Thursday, November 11, 2010

Beginning again




Hello. I am writing this blog about my lovely children, Max and Charlie. I feel compelled to share our story and highlight the life and times of my two boys.

Our Story

Max was born in 2008 --he's a 2 and 1/2 year old, beautiful, sweet blond boy with a big heart. He and his doe eyes melt my heart every single day. He's my little man, my heart. I couldn't be prouder. The things he says; the stories he tells, the little comments he makes, the things he remembers is astounding. I'm convinced he's almost 5 in his development. He memorizes books and he knows so many nursery rhymes already...he sings his ABC's and is VERY polite --always says "please and thank you."
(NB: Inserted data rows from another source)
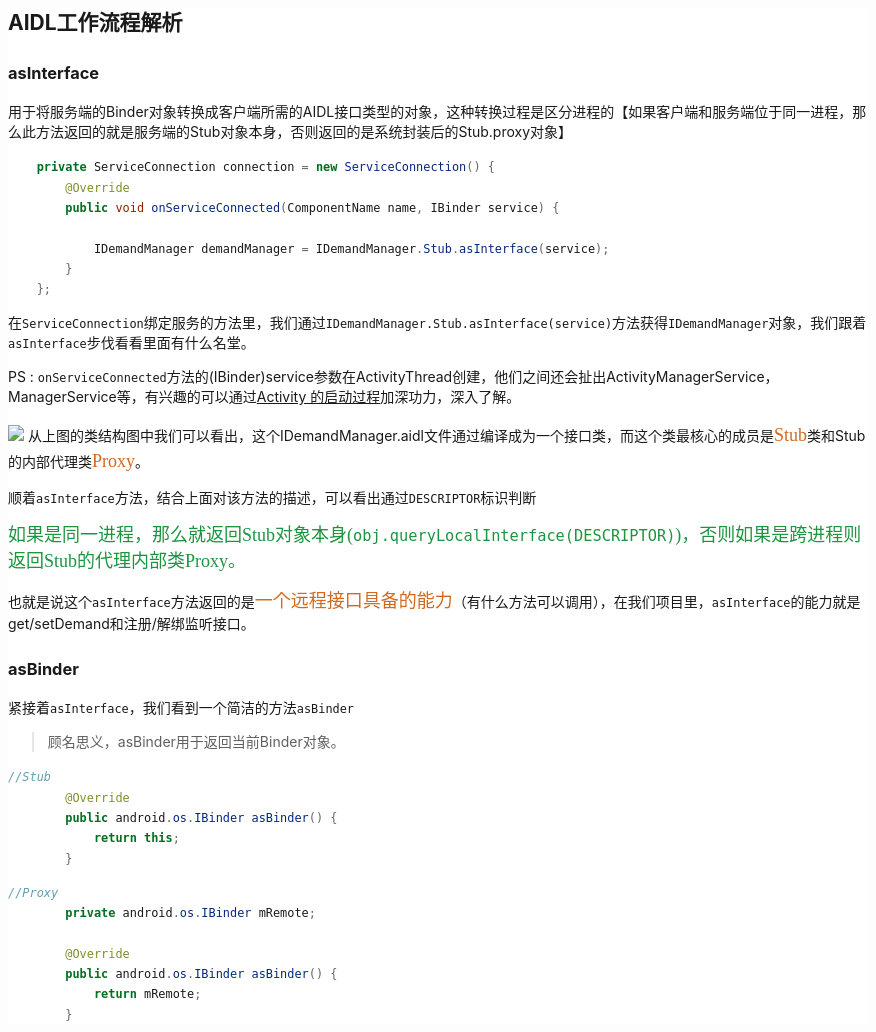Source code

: ## AIDL工作流程解析

### asInterface
用于将服务端的Binder对象转换成客户端所需的AIDL接口类型的对象，这种转换过程是区分进程的【如果客户端和服务端位于同一进程，那么此方法返回的就是服务端的Stub对象本身，否则返回的是系统封装后的Stub.proxy对象】

```java
    private ServiceConnection connection = new ServiceConnection() {
        @Override
        public void onServiceConnected(ComponentName name, IBinder service) {

            IDemandManager demandManager = IDemandManager.Stub.asInterface(service);
        }
    };

```

在`ServiceConnection`绑定服务的方法里，我们通过`IDemandManager.Stub.asInterface(service)`方法获得`IDemandManager`对象，我们跟着`asInterface`步伐看看里面有什么名堂。

PS :
`onServiceConnected`方法的(IBinder)service参数在ActivityThread创建，他们之间还会扯出ActivityManagerService，ManagerService等，有兴趣的可以通过[Activity 的启动过程](http://blog.csdn.net/qian520ao/article/details/78156214 "optional title")加深功力，深入了解。

![](http://img.blog.csdn.net/20171228165008097?watermark/2/text/aHR0cDovL2Jsb2cuY3Nkbi5uZXQvbW9pcmEzMw==/font/5a6L5L2T/fontsize/400/fill/I0JBQkFCMA==/dissolve/70/gravity/SouthEast)
从上图的类结构图中我们可以看出，这个IDemandManager.aidl文件通过编译成为一个接口类，而这个类最核心的成员是<font size="4" color="#D2691E" style="box-sizing: border-box; font-family: Verdana !important;">Stub</font>类和Stub的内部代理类<font size="4" color="#D2691E" style="box-sizing: border-box; font-family: Verdana !important;">Proxy</font>。

顺着`asInterface`方法，结合上面对该方法的描述，可以看出通过`DESCRIPTOR`标识判断

<font size="4" color="#1d953f" style="box-sizing: border-box; font-family: Verdana !important;">如果是同一进程，那么就返回Stub对象本身(`obj.queryLocalInterface(DESCRIPTOR)`)，否则如果是跨进程则返回Stub的代理内部类Proxy。</font>

也就是说这个`asInterface`方法返回的是<font size="4" color="#D2691E" style="box-sizing: border-box; font-family: Verdana !important;">一个远程接口具备的能力</font>（有什么方法可以调用），在我们项目里，`asInterface`的能力就是get/setDemand和注册/解绑监听接口。

### asBinder

紧接着`asInterface`，我们看到一个简洁的方法`asBinder`

> 顾名思义，asBinder用于返回当前Binder对象。

```java
//Stub
        @Override
        public android.os.IBinder asBinder() {
            return this;
        }
```

```java
//Proxy
        private android.os.IBinder mRemote;

        @Override
        public android.os.IBinder asBinder() {
            return mRemote;
        }
```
Charlie was born in 2010--6 months old. He too is my heart--each boy has one half. He is a beautiful, lively, energetic, baby boy with the most amazing smile in the whole wide world. He also melts my heart every day when I see his sweet little eyes and open mouth smile. He's very observant--he will look you in the eyes and hold a peaceful gaze; he's playful and laughing, "talkative" (almost singing!), and just so wonderfully "snuggly". Charlie is eating heartily and growing bigger every day. But there's something magical about Charlie. He has something most of us do not have. He has an extra chromosome in his number 21 set of chromosomes --giving him 47 total rather than the 46 most of us have. So in number 21 he has three instead of two. They call this "birth defect" Down's syndrome. Specifically, Down's syndrome, trisomy 21. I don't like to think of it as a birth defect at all, I like to say he was "genetically enhanced with Down's syndrome" --as another mommy of a child with Down's syndrome has put it. So, Charlie's growth and milestones will be under a microscope due to his condition. He will endure a life of testing, monitoring, coaching, therapies, and already one major surgery--fixing a hole in his tiny heart. Having been through the heart surgery already and coming out of it with flying colors, I just know he'll handle everything with stride, confidence, strength and resilience. And I will be holding his hand every step of the way.
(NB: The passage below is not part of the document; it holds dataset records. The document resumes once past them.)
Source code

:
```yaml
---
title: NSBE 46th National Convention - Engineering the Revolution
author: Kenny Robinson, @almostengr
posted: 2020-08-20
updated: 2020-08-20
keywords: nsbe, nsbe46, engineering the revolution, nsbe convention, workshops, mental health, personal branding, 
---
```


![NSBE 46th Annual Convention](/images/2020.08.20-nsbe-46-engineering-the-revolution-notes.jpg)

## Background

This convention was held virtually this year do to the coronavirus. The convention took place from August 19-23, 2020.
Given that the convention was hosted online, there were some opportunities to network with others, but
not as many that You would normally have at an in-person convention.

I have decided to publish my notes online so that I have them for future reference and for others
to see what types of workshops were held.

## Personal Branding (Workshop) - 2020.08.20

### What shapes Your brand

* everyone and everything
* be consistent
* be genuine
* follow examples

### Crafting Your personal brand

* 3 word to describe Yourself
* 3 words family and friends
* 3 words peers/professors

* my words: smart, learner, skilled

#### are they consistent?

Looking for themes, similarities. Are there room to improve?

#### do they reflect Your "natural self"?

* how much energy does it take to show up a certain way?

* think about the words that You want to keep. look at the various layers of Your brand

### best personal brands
Something tells me that Max and Charlie will be close one day. Not only are they kindred spirits, they are kin, only 2 years apart. Max is the kind of kid who seems very compassionate and loyal. To me, he lights up a room when he enters it. He has exhibited these qualities since he was very young --15 months or so. Once he took a toy ( a baby toy ) that he had in his toy box and offered it to a neighbor mommy for her new baby. He could barely talk but said, "for the baby." Max was born to be a friend and now a big brother.
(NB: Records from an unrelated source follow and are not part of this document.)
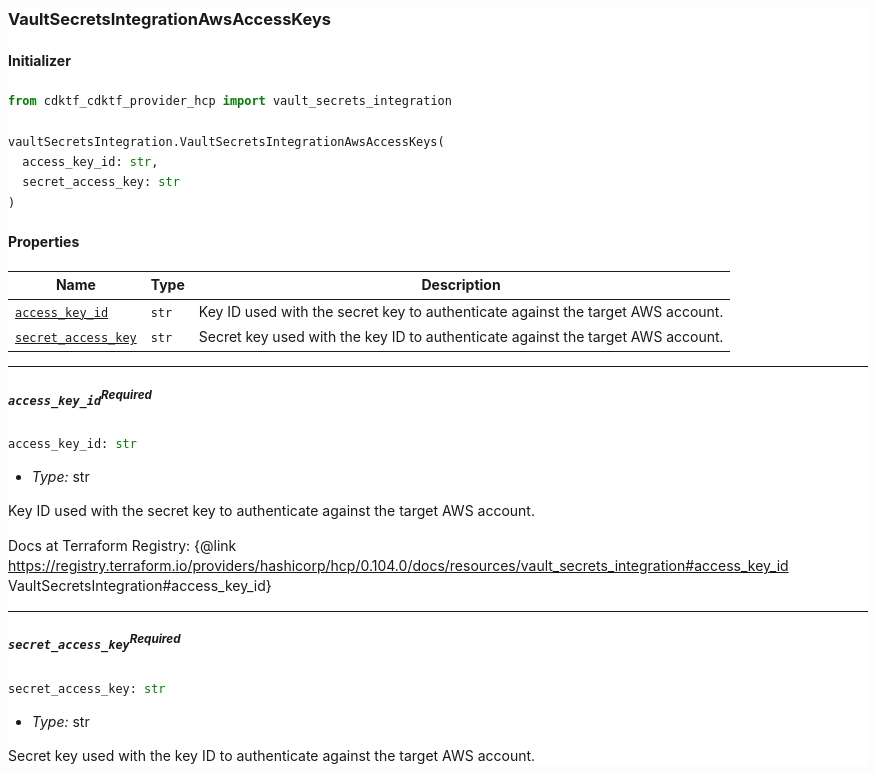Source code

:### VaultSecretsIntegrationAwsAccessKeys <a name="VaultSecretsIntegrationAwsAccessKeys" id="@cdktf/provider-hcp.vaultSecretsIntegration.VaultSecretsIntegrationAwsAccessKeys"></a>

#### Initializer <a name="Initializer" id="@cdktf/provider-hcp.vaultSecretsIntegration.VaultSecretsIntegrationAwsAccessKeys.Initializer"></a>

```python
from cdktf_cdktf_provider_hcp import vault_secrets_integration

vaultSecretsIntegration.VaultSecretsIntegrationAwsAccessKeys(
  access_key_id: str,
  secret_access_key: str
)
```

#### Properties <a name="Properties" id="Properties"></a>

| **Name** | **Type** | **Description** |
| --- | --- | --- |
| <code><a href="#@cdktf/provider-hcp.vaultSecretsIntegration.VaultSecretsIntegrationAwsAccessKeys.property.accessKeyId">access_key_id</a></code> | <code>str</code> | Key ID used with the secret key to authenticate against the target AWS account. |
| <code><a href="#@cdktf/provider-hcp.vaultSecretsIntegration.VaultSecretsIntegrationAwsAccessKeys.property.secretAccessKey">secret_access_key</a></code> | <code>str</code> | Secret key used with the key ID to authenticate against the target AWS account. |

---

##### `access_key_id`<sup>Required</sup> <a name="access_key_id" id="@cdktf/provider-hcp.vaultSecretsIntegration.VaultSecretsIntegrationAwsAccessKeys.property.accessKeyId"></a>

```python
access_key_id: str
```

- *Type:* str

Key ID used with the secret key to authenticate against the target AWS account.

Docs at Terraform Registry: {@link https://registry.terraform.io/providers/hashicorp/hcp/0.104.0/docs/resources/vault_secrets_integration#access_key_id VaultSecretsIntegration#access_key_id}

---

##### `secret_access_key`<sup>Required</sup> <a name="secret_access_key" id="@cdktf/provider-hcp.vaultSecretsIntegration.VaultSecretsIntegrationAwsAccessKeys.property.secretAccessKey"></a>

```python
secret_access_key: str
```

- *Type:* str

Secret key used with the key ID to authenticate against the target AWS account.
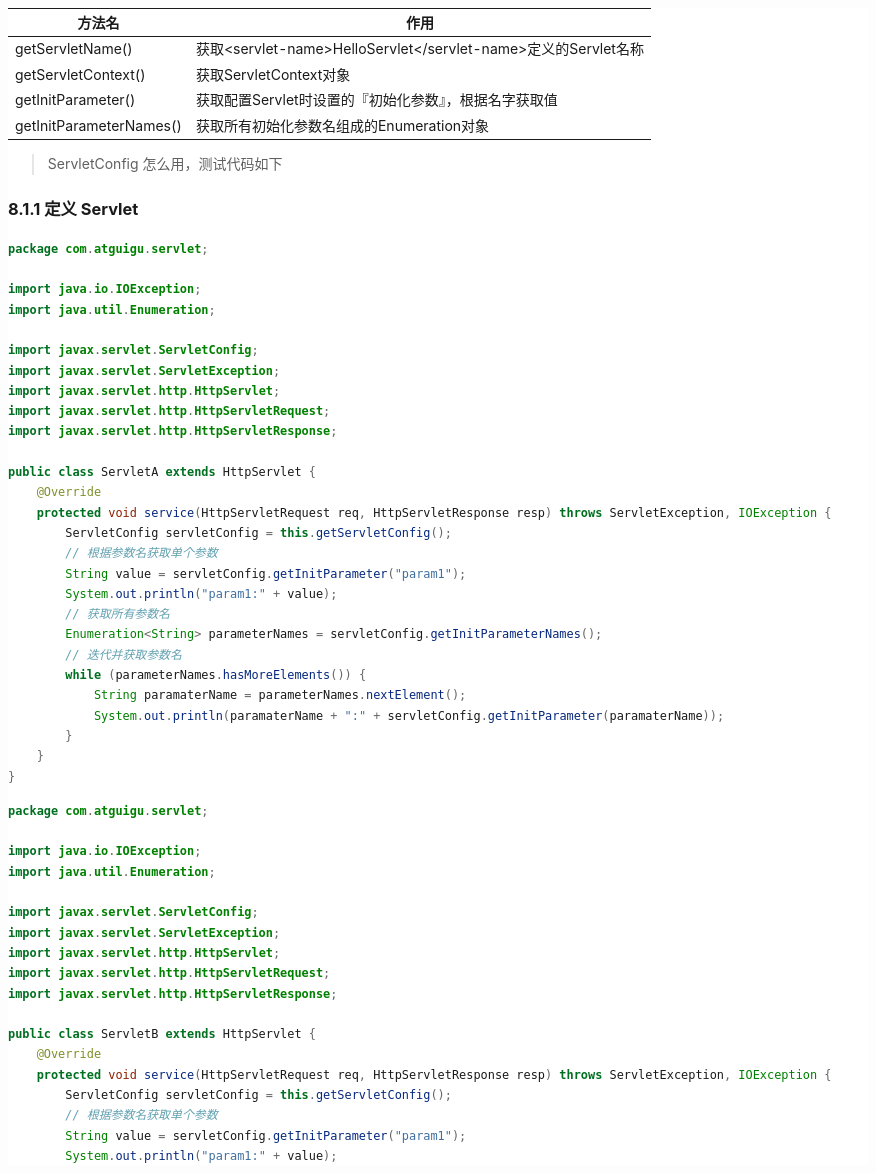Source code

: | 方法名                  | 作用                                                         |
| ----------------------- | ------------------------------------------------------------ |
| getServletName()        | 获取\<servlet-name>HelloServlet\</servlet-name>定义的Servlet名称 |
| getServletContext()     | 获取ServletContext对象                                       |
| getInitParameter()      | 获取配置Servlet时设置的『初始化参数』，根据名字获取值        |
| getInitParameterNames() | 获取所有初始化参数名组成的Enumeration对象                    |

> ServletConfig 怎么用，测试代码如下

### 8.1.1 定义 Servlet

```java
package com.atguigu.servlet;

import java.io.IOException;
import java.util.Enumeration;

import javax.servlet.ServletConfig;
import javax.servlet.ServletException;
import javax.servlet.http.HttpServlet;
import javax.servlet.http.HttpServletRequest;
import javax.servlet.http.HttpServletResponse;

public class ServletA extends HttpServlet {
	@Override
	protected void service(HttpServletRequest req, HttpServletResponse resp) throws ServletException, IOException {
		ServletConfig servletConfig = this.getServletConfig();
		// 根据参数名获取单个参数
		String value = servletConfig.getInitParameter("param1");
		System.out.println("param1:" + value);
		// 获取所有参数名
		Enumeration<String> parameterNames = servletConfig.getInitParameterNames();
		// 迭代并获取参数名
		while (parameterNames.hasMoreElements()) {
			String paramaterName = parameterNames.nextElement();
			System.out.println(paramaterName + ":" + servletConfig.getInitParameter(paramaterName));
		}
	}
}
```

``` java
package com.atguigu.servlet;

import java.io.IOException;
import java.util.Enumeration;

import javax.servlet.ServletConfig;
import javax.servlet.ServletException;
import javax.servlet.http.HttpServlet;
import javax.servlet.http.HttpServletRequest;
import javax.servlet.http.HttpServletResponse;

public class ServletB extends HttpServlet {
	@Override
	protected void service(HttpServletRequest req, HttpServletResponse resp) throws ServletException, IOException {
		ServletConfig servletConfig = this.getServletConfig();
		// 根据参数名获取单个参数
		String value = servletConfig.getInitParameter("param1");
		System.out.println("param1:" + value);
```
Baby Charlie has very similar qualities. I can see it already. Incredibly, moms have a sense of her child, even as an infant. Heck, even before they're born, mothers have a sense of who is inside us. Charlie has a magnetic personality and absolutely beams when surrounded by others. But he and Mommy have a very, very special bond. He's survived a rather difficult pregnancy...my dear mother battled, and lost, to cancer during his entire 9 month gestation--she fought and beat Leukemia, then the doctors' discovered she had another stage 4 cancer in her body (esophageal cancer); she passed away only 2 weeks prior to Charlie's birth; in addition, I had a tear in my placenta and asked to slow down, so I rested for 2 weeks; I had a severe cold during that involved several weeks of a relentless cough....and lastly, my doctor expressed concerns about Charlie --whether he might have Down's syndrome or not, so they sent me to a high risk ob-gyn for testing. So needless to say, I was worn out and felt sorry for my unborn baby who I felt had a less than perfect situation to be born into. My heart ached that he couldn't hear his mother singing and laughing; but rather heard her crying and coughing. But that was how it was. I miss my mother and felt devastated in losing her. So, my baby experienced that with me.